There were two clear winners in the Ménerbes Concours d’Élégance, perfectly complementary and visibly very pleased with the attention they were attracting from less modish spectators. In the ladies’ section, a blonde with a white shirt, white shorts, white cowboy boots, and a white miniature poodle on a white lead picked her way fastidiously through the dust to sip, with little finger cocked, an Orangina at the bar. The ladies of the village, sensibly dressed in skirts and flat shoes, looked at her with the same critical interest they usually reserve for cuts of meat at the butcher’s.

The male entries were dominated by a thickset man with a waist-high Great Dane. The dog was pure, shiny black. The man wore a tight black T-shirt, even tighter black jeans, and black cowboy boots. The dog wore a heavy chain-link collar. The man wore a necklace like a small hawser, with a medallion that thudded against his sternum with every step, and a similarly important bracelet. By some oversight, the dog wasn’t wearing a bracelet, but they made a virile pair as they posed on the high ground. The man gave the impression of having to control his massive beast by brute force, yanking on the collar and growling. The dog, as placid as Great Danes normally are, had no idea he was supposed to be vicious or restive, and observed smaller dogs passing underneath him with polite interest.
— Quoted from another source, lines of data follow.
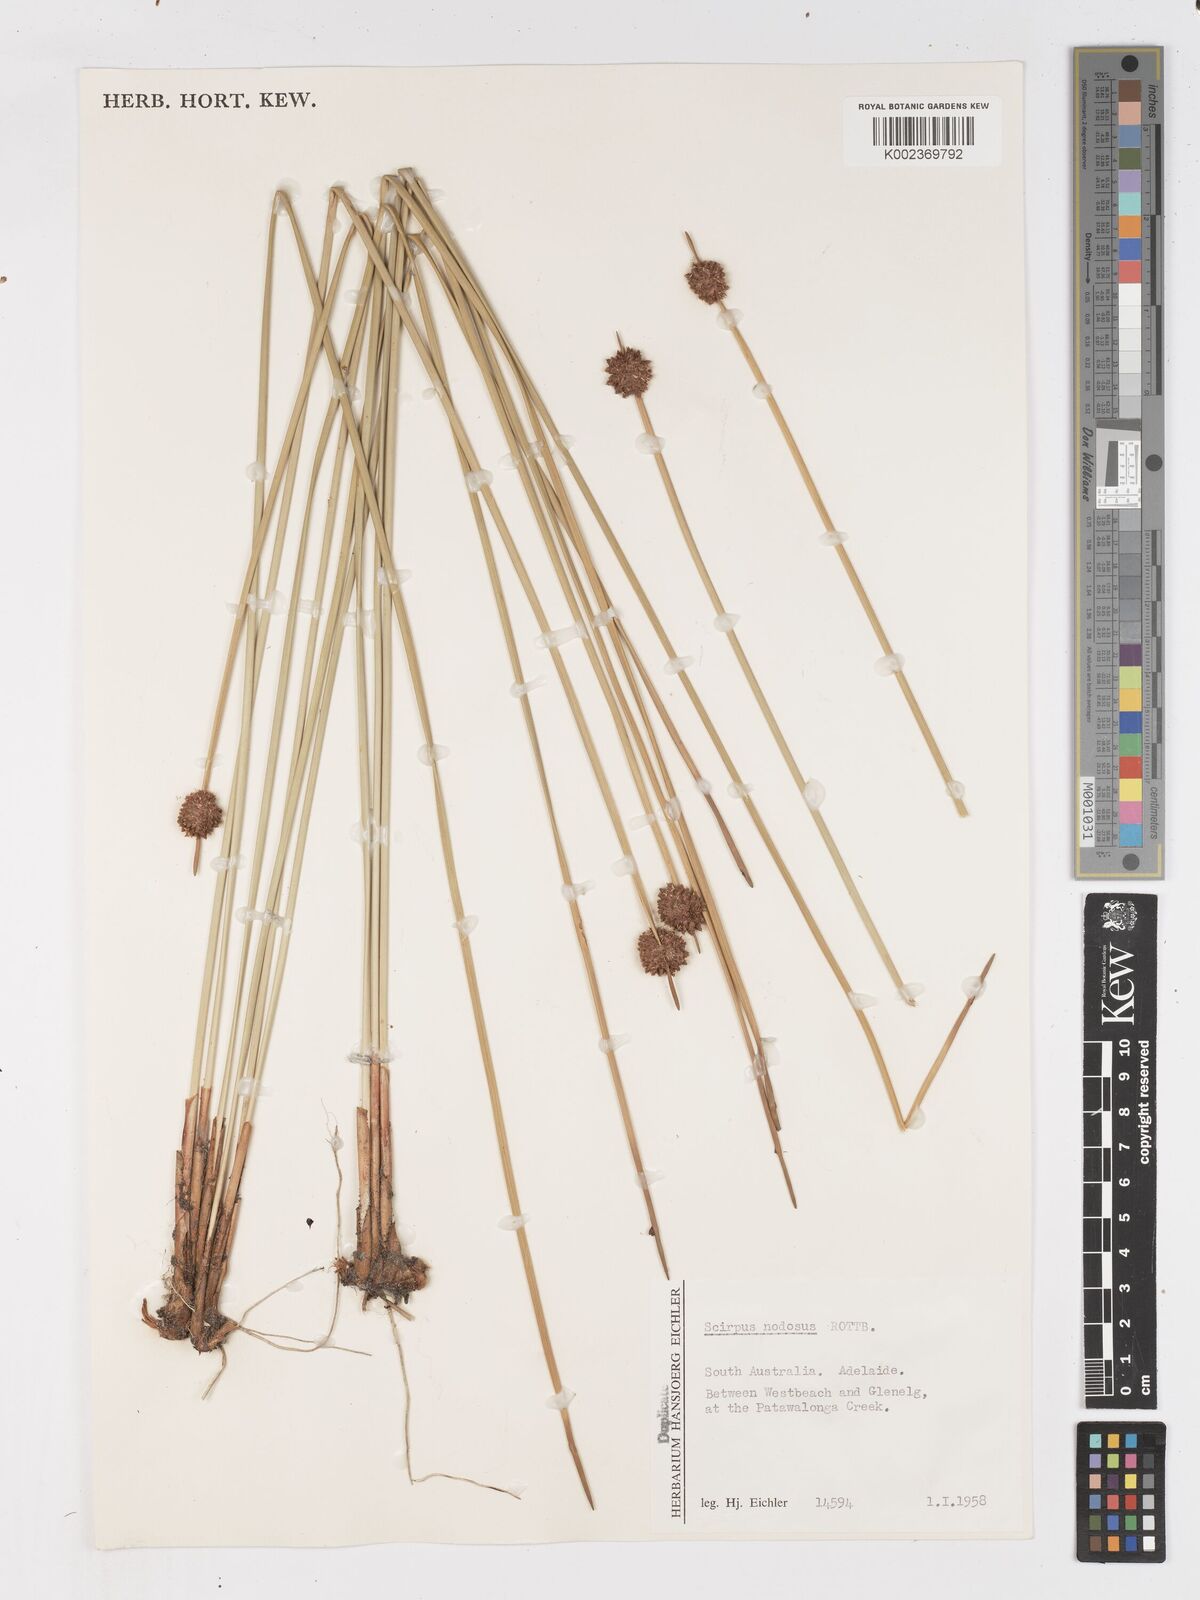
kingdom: Plantae
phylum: Tracheophyta
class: Liliopsida
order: Poales
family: Cyperaceae
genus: Ficinia
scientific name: Ficinia nodosa
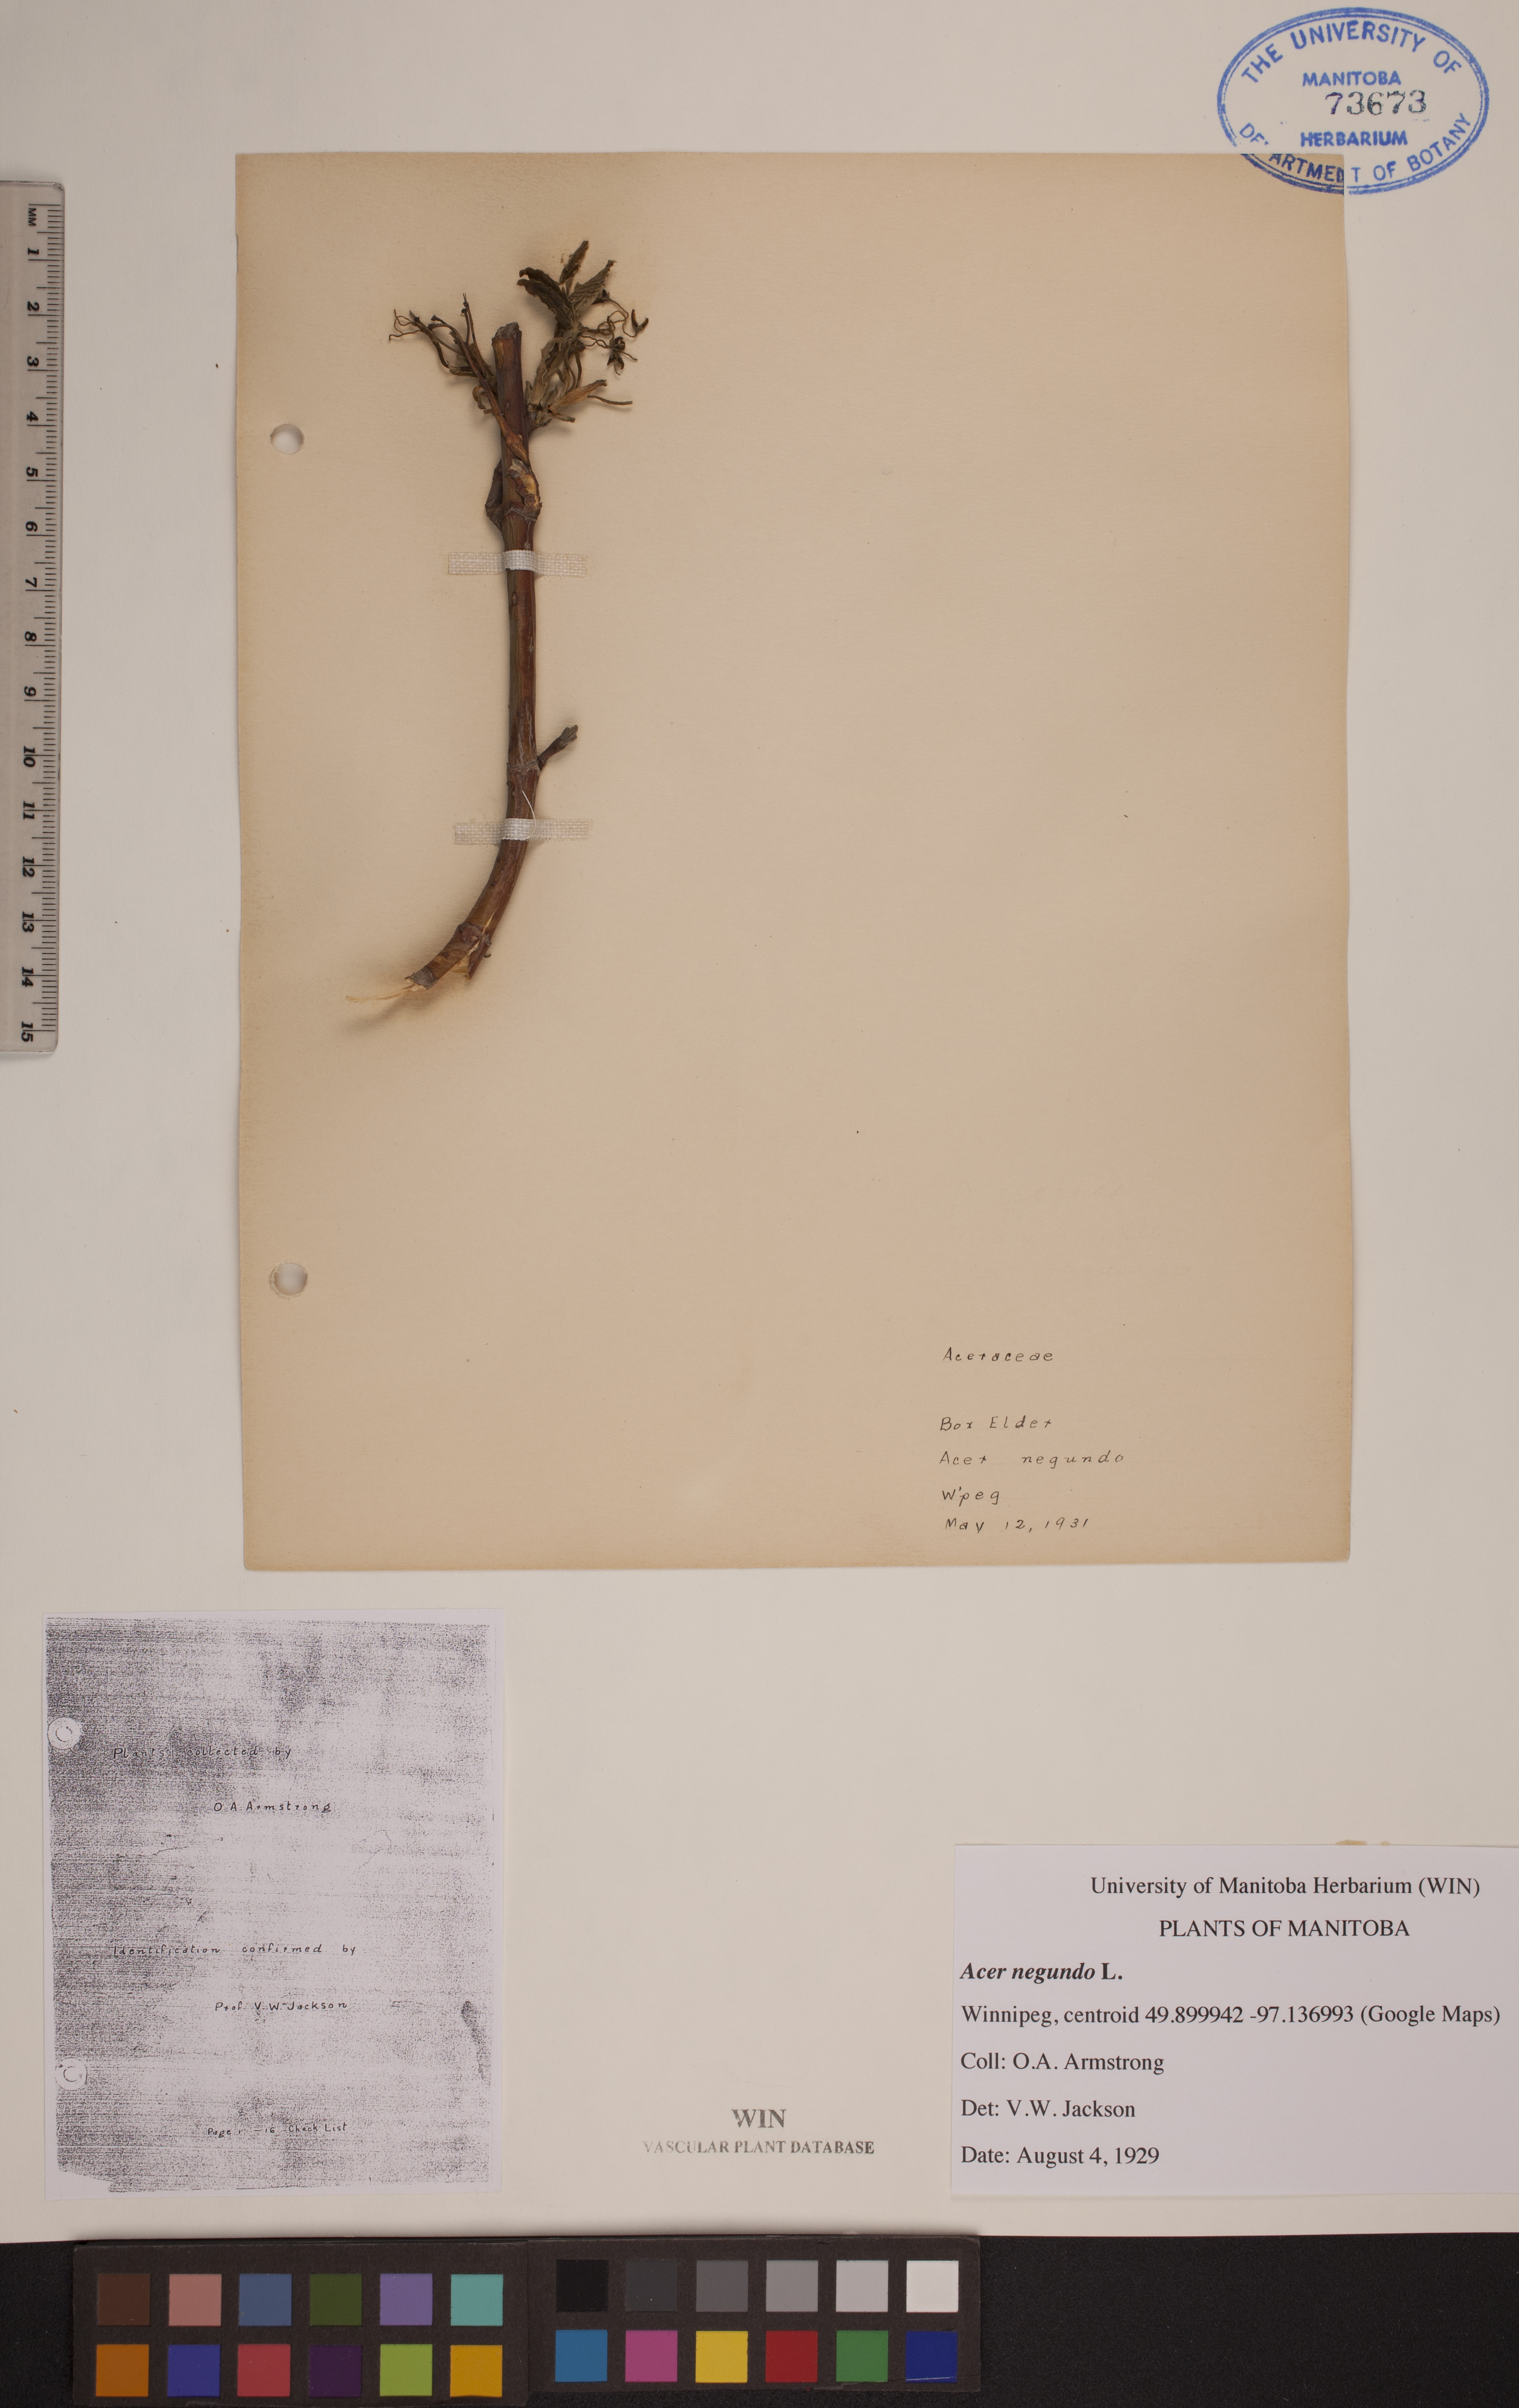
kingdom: Plantae
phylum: Tracheophyta
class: Magnoliopsida
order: Sapindales
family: Sapindaceae
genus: Acer
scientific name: Acer negundo
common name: Ashleaf maple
We were wondering how long the Great Dane’s good humor would last before he ate one of the tiny dogs that clustered like flies around his back legs when we were ambushed by Monsieur Mathieu and his tombola tickets. For a mere 10 francs, he was offering us a chance to win one of the sporting and gastronomic treasures donated by local tradesmen: a mountain bike, a microwave oven, a shotgun, or a maxi saucisson. I was relieved that puppies weren’t among the prizes. Monsieur Mathieu leered. “You never know what might be in the saucisson,” he said. And then, seeing the horror on my wife’s face, he patted her. “Now, non. Je rigole.”

In fact, there were enough puppies on display to make a mountain of saucissons. They lay or squirmed in piles under almost every tree, on blankets, in cardboard cartons, in homemade kennels, and on old sweaters. It was a testing time as we went from one furry, multilegged heap to the next. My wife is highly susceptible to anything with four feet and a wet nose, and the sales tactics of the owners were shameless. At the slightest sign of interest they would pluck a puppy from the pile and thrust it into her arms, where it would promptly go to sleep. “Voilà! Comme il est content!” I could see her weakening by the minute.

We were saved by the loudspeaker introducing the expert who was to give the commentary on the field trials. He was in tenue de chasse—khaki cap, shirt, and trousers—with a deep tobacco voice. He was unused to speaking into a microphone and, being Provençal, he was unable to keep his hands still. Thus his explanation came and went in intermittent snatches as he pointed the microphone helpfully at various parts of the field while his words disappeared into the breeze.